TCP Header Analysis

[!NOTE] This module explores the core principles of TCP Header Analysis, deriving solutions from first principles and hardware constraints to build world-class, production-ready expertise.

1. What is TCP?

Transmission Control Protocol (TCP) is a connection-oriented, reliable protocol that ensures data is delivered in order and without errors.

2. The TCP Header (20-60 Bytes)

TCP adds a header to the Application data to manage the connection.

Field Bits Purpose
Source Port 16 The port of the sending application.
Dest Port 16 The port of the receiving application (e.g., 443 for HTTPS).
Sequence # 32 Used to reassemble data in the correct order.
ACK # 32 Tells the sender which byte is expected next.
Flags 9 Control bits: SYN, ACK, FIN, RST, PSH, URG.
Window Size 16 Flow control: “Don’t send more than X bytes yet.”

3. The 3-Way Handshake (Connection Setup)

Before sending data, TCP must establish a session.

  1. SYN: Client sends “Let’s sync.” (Seq = x).
  2. SYN-ACK: Server replies “Acknowledged.
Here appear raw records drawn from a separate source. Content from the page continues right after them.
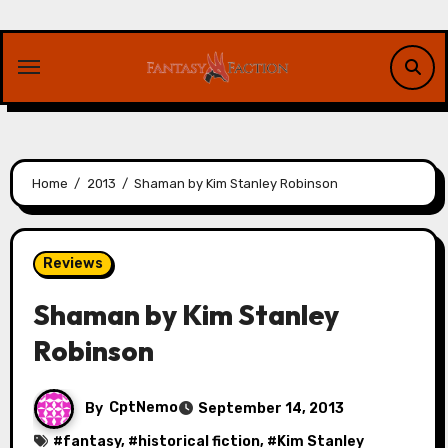
Skip
to
content
Home
2013
Shaman by Kim Stanley Robinson
Reviews
Shaman by Kim Stanley
Robinson
By
CptNemo
September 14, 2013
#
fantasy
, #
historical fiction
, #
Kim Stanley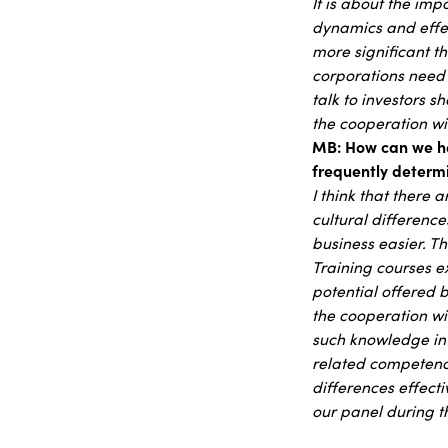
It is about the im
dynamics and effec
more significant t
corporations need
talk to investors s
the cooperation wit
MB: How can we hel
frequently determi
I think that there a
cultural difference
business easier. T
Training courses e
potential offered 
the cooperation wit
such knowledge in 
related competence
differences effect
our panel during th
Let’s sync too.” (Seq = y, Ack = x+1).
  3. ACK: Client replies “Acknowledged.” (Ack = y+1). Now the connection is ESTABLISHED.

4. Interactive: The Handshake

Watch the flags fly across the network.

CLIENT
Port: 54321
SYN
SERVER
Port: 443
Waiting for user...

5. Termination (4-Way Wave)

Closing a connection is different because it is Full-Duplex. One side might be done, but the other side might still have data to send.

  1. FIN: “I have no more data to send.”
  2. ACK: “Understood, I’ll stop expecting data from you.”
  3. FIN: (From other side) “I’m also done.”
  4. ACK: “Understood. Connection closed.”